Problem details
Convert all of the material below into a JSON list of strings, one string per line, leaving out any blank lines.

Extracted data
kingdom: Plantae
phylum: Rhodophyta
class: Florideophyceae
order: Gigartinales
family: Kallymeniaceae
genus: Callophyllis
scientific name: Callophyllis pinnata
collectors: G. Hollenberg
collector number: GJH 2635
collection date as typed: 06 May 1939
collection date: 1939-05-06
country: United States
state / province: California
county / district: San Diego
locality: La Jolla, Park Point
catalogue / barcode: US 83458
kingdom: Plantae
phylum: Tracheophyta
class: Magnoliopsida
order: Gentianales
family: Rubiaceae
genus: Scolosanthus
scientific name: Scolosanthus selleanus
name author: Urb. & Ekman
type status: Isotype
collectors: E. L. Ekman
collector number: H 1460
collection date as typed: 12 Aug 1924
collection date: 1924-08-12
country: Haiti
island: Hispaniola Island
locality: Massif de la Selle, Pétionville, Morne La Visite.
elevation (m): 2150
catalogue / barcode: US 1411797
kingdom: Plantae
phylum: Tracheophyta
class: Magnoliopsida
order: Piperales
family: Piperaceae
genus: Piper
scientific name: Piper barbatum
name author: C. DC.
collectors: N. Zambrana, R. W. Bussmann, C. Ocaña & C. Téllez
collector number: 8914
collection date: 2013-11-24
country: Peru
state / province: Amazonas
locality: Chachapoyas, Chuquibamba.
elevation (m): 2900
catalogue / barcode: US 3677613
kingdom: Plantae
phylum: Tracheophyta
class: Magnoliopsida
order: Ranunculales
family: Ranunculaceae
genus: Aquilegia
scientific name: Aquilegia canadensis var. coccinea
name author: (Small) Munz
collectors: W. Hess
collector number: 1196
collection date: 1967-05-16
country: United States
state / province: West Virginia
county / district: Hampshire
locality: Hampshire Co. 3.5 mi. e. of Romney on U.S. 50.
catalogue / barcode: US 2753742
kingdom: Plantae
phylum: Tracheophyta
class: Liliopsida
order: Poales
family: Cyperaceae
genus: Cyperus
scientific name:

Task answer
[
  "kingdom: Plantae",
  "phylum: Rhodophyta",
  "class: Florideophyceae",
  "order: Gigartinales",
  "family: Kallymeniaceae",
  "genus: Callophyllis",
  "scientific name: Callophyllis pinnata",
  "collectors: G. Hollenberg",
  "collector number: GJH 2635",
  "collection date as typed: 06 May 1939",
  "collection date: 1939-05-06",
  "country: United States",
  "state / province: California",
  "county / district: San Diego",
  "locality: La Jolla, Park Point",
  "catalogue / barcode: US 83458",
  "kingdom: Plantae",
  "phylum: Tracheophyta",
  "class: Magnoliopsida",
  "order: Gentianales",
  "family: Rubiaceae",
  "genus: Scolosanthus",
  "scientific name: Scolosanthus selleanus",
  "name author: Urb. & Ekman",
  "type status: Isotype",
  "collectors: E. L. Ekman",
  "collector number: H 1460",
  "collection date as typed: 12 Aug 1924",
  "collection date: 1924-08-12",
  "country: Haiti",
  "island: Hispaniola Island",
  "locality: Massif de la Selle, Pétionville, Morne La Visite.",
  "elevation (m): 2150",
  "catalogue / barcode: US 1411797",
  "kingdom: Plantae",
  "phylum: Tracheophyta",
  "class: Magnoliopsida",
  "order: Piperales",
  "family: Piperaceae",
  "genus: Piper",
  "scientific name: Piper barbatum",
  "name author: C. DC.",
  "collectors: N. Zambrana, R. W. Bussmann, C. Ocaña & C. Téllez",
  "collector number: 8914",
  "collection date: 2013-11-24",
  "country: Peru",
  "state / province: Amazonas",
  "locality: Chachapoyas, Chuquibamba.",
  "elevation (m): 2900",
  "catalogue / barcode: US 3677613",
  "kingdom: Plantae",
  "phylum: Tracheophyta",
  "class: Magnoliopsida",
  "order: Ranunculales",
  "family: Ranunculaceae",
  "genus: Aquilegia",
  "scientific name: Aquilegia canadensis var. coccinea",
  "name author: (Small) Munz",
  "collectors: W. Hess",
  "collector number: 1196",
  "collection date: 1967-05-16",
  "country: United States",
  "state / province: West Virginia",
  "county / district: Hampshire",
  "locality: Hampshire Co. 3.5 mi. e. of Romney on U.S. 50.",
  "catalogue / barcode: US 2753742",
  "kingdom: Plantae",
  "phylum: Tracheophyta",
  "class: Liliopsida",
  "order: Poales",
  "family: Cyperaceae",
  "genus: Cyperus",
  "scientific name:"
]